Quando il padrone è straniero, meglio se tedesco, va detto che le battaglie dei lavoratori trovano maggiore solidarietà e attenzione da parte dei politici nostrani. Ilva di Taranto, Whirlpool, Jindal Piombino, Embraco, Bekaert: tutte crisi aziendali dove dall’altra parte della barricata (e già il termine è sbagliato) ci sono multinazionali.
Nella prossima primavera sarà interessante vedere che cosa accadrà nei sei stabilimenti italiani del gruppo Fca, dove lavorano oltre 80 mila persone che a febbraio hanno incassato un premio di produttività da 1.350 euro.

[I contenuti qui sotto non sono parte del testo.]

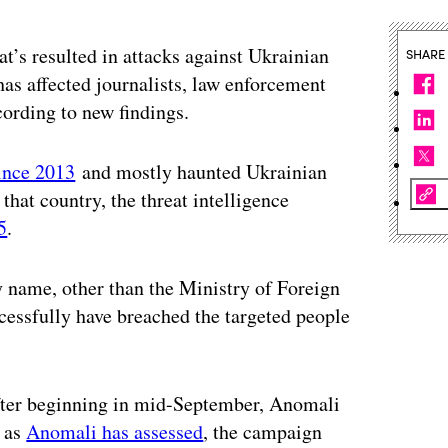
’s resulted in attacks against Ukrainian
SHARE
as affected journalists, law enforcement
ording to new findings.
since 2013
and mostly haunted Ukrainian
that country, the threat intelligence
5
.
 name, other than the Ministry of Foreign
ccessfully have breached the targeted people
after beginning in mid-September, Anomali
, as
Anomali has assessed
, the campaign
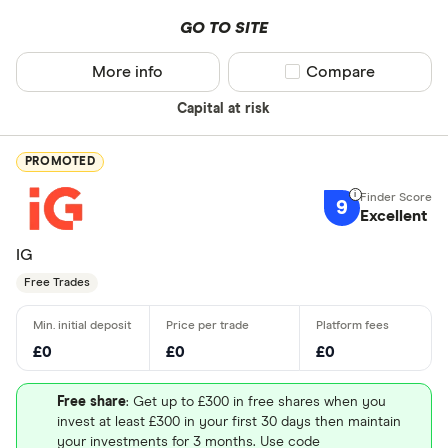
GO TO SITE
More info
Compare product sel
Compare
Capital at risk
PROMOTED
9
Excellent
IG
Free Trades
£0
£0
£0
Free share
: Get up to £300 in free shares when you
invest at least £300 in your first 30 days then maintain
your investments for 3 months. Use code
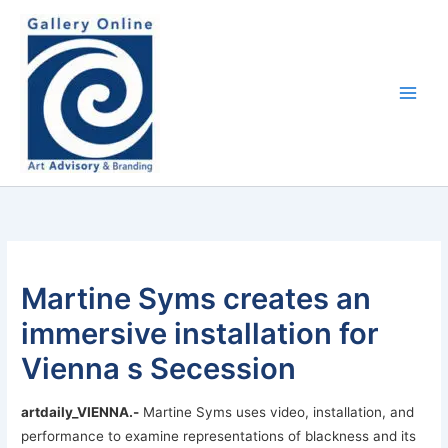
Skip
content
to
content
Martine Syms creates an
immersive installation for
Vienna s Secession
artdaily_VIENNA
.-
Martine Syms uses video, installation, and
performance to examine representations of blackness and its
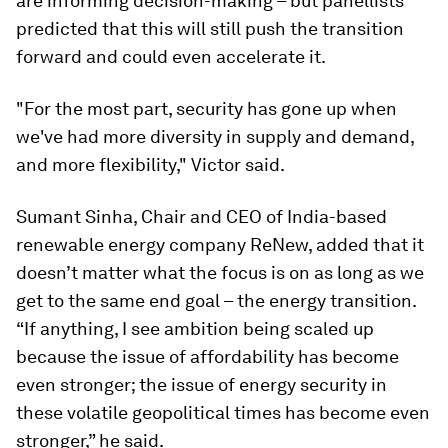
are informing decision-making – but panellists
predicted that this will still push the transition
forward and could even accelerate it.
"For the most part, security has gone up when
we've had more diversity in supply and demand,
and more flexibility," Victor said.
Sumant Sinha, Chair and CEO of India-based
renewable energy company ReNew, added that it
doesn’t matter what the focus is on as long as we
get to the same end goal – the energy transition.
“If anything, I see ambition being scaled up
because the issue of affordability has become
even stronger; the issue of energy security in
these volatile geopolitical times has become even
stronger,” he said.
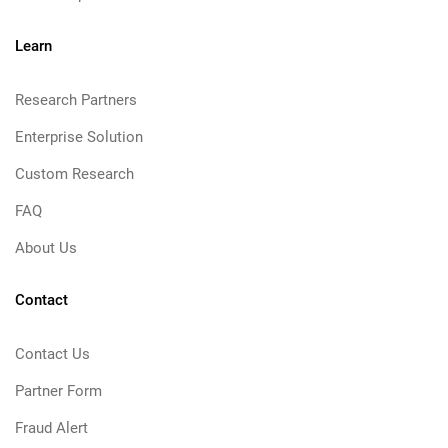
Learn
Research Partners
Enterprise Solution
Custom Research
FAQ
About Us
Contact
Contact Us
Partner Form
Fraud Alert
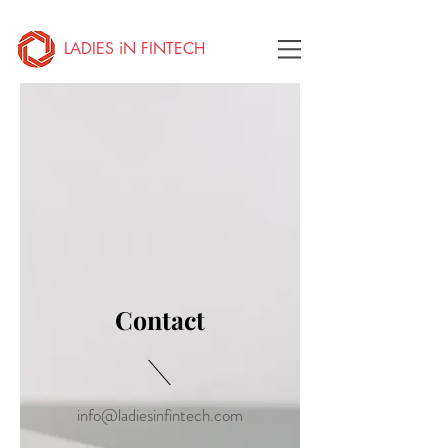
LADIES iN FINTECH
Contact
info@ladiesinfintech.com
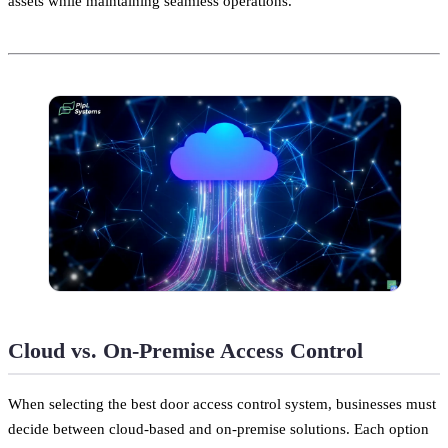
assets while maintaining seamless operations.
Cloud vs. On-Premise Access Control
When selecting the best door access control system, businesses must
decide between cloud-based and on-premise solutions. Each option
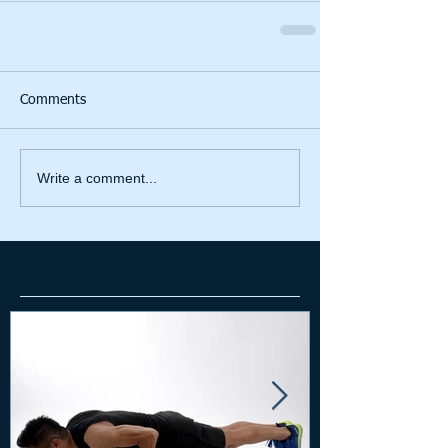
Comments
Write a comment...
Featured Posts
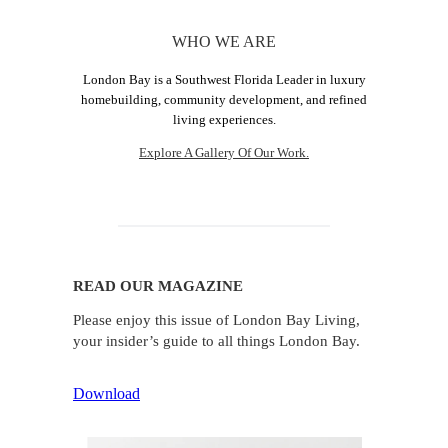
WHO WE ARE
London Bay is a Southwest Florida Leader in luxury
homebuilding, community development, and refined
living experiences.
Explore A Gallery Of Our Work.
READ OUR MAGAZINE
Please enjoy this issue of London Bay Living,
your insider’s guide to all things London Bay.
Download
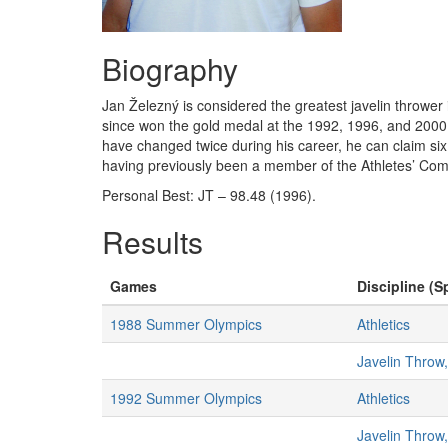
Biography
Jan Železný is considered the greatest javelin thrower 
since won the gold medal at the 1992, 1996, and 2000
have changed twice during his career, he can claim s
having previously been a member of the Athletes’ Com
Personal Best: JT – 98.48 (1996).
Results
Games
Discipline (S
1988 Summer Olympics
Athletics
Javelin Throw
1992 Summer Olympics
Athletics
Javelin Throw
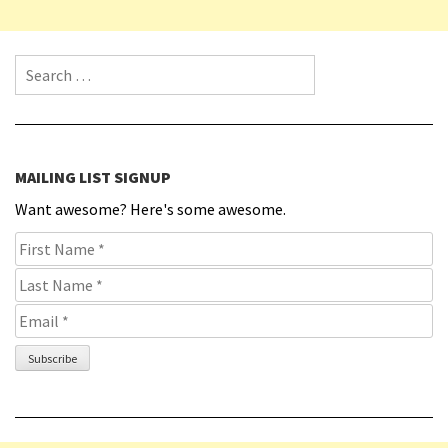
Search for:
MAILING LIST SIGNUP
Want awesome? Here's some awesome.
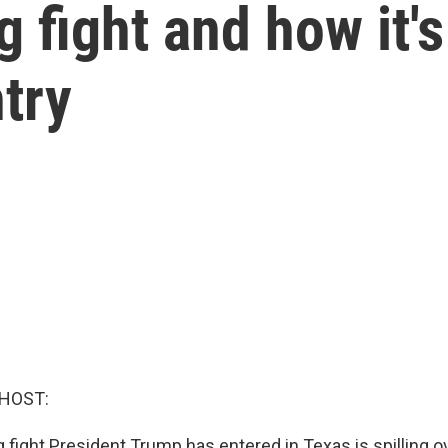
g fight and how it'
try
 HOST:
g fight President Trump has entered in Texas is spilling ov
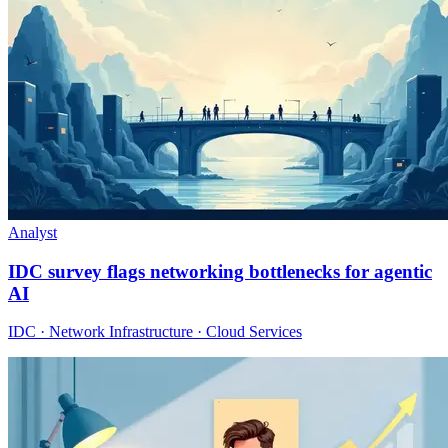
Analyst
IDC survey flags networking bottlenecks for agentic
AI
IDC · Network Infrastructure · Cloud Services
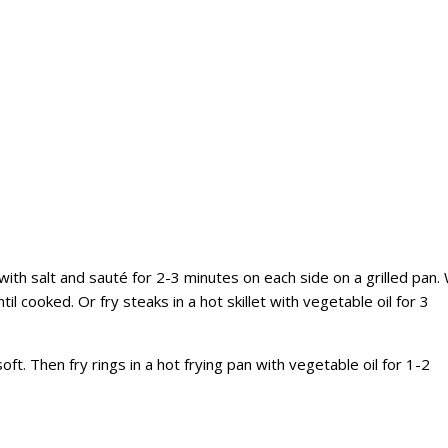
with salt and sauté for 2-3 minutes on each side on a grilled pan.
til cooked. Or fry steaks in a hot skillet with vegetable oil for 3
soft. Then fry rings in a hot frying pan with vegetable oil for 1-2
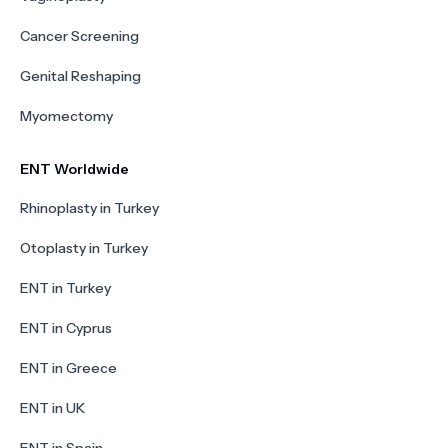
Cancer Screening
Genital Reshaping
Myomectomy
ENT Worldwide
Rhinoplasty in Turkey
Otoplasty in Turkey
ENT in Turkey
ENT in Cyprus
ENT in Greece
ENT in UK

La fusione con Psa Peugeot affida le chiavi della gestione, personale compreso, ai francesi e al loro manager portoghese Carlos Tavares, solida fama di tagliatore di teste. Oltre quest’autunno più o meno caldo, è lì che si vedrà la forza del sindacato italiano. Considerando la potenza di fuoco editoriale che ha messo insieme John Elkann con l’acquisizione anche di Repubblica, si spera di non dover assistere a uno scontro combattuto a colpi di scioperi da un lato, e di fake news dall’altro. Non servono più i giornali, non servono gli scioperi, ma anche nella più grande azienda italiana siamo sempre lì: la pace sociale richiede masse di manovra da orientare e spostare.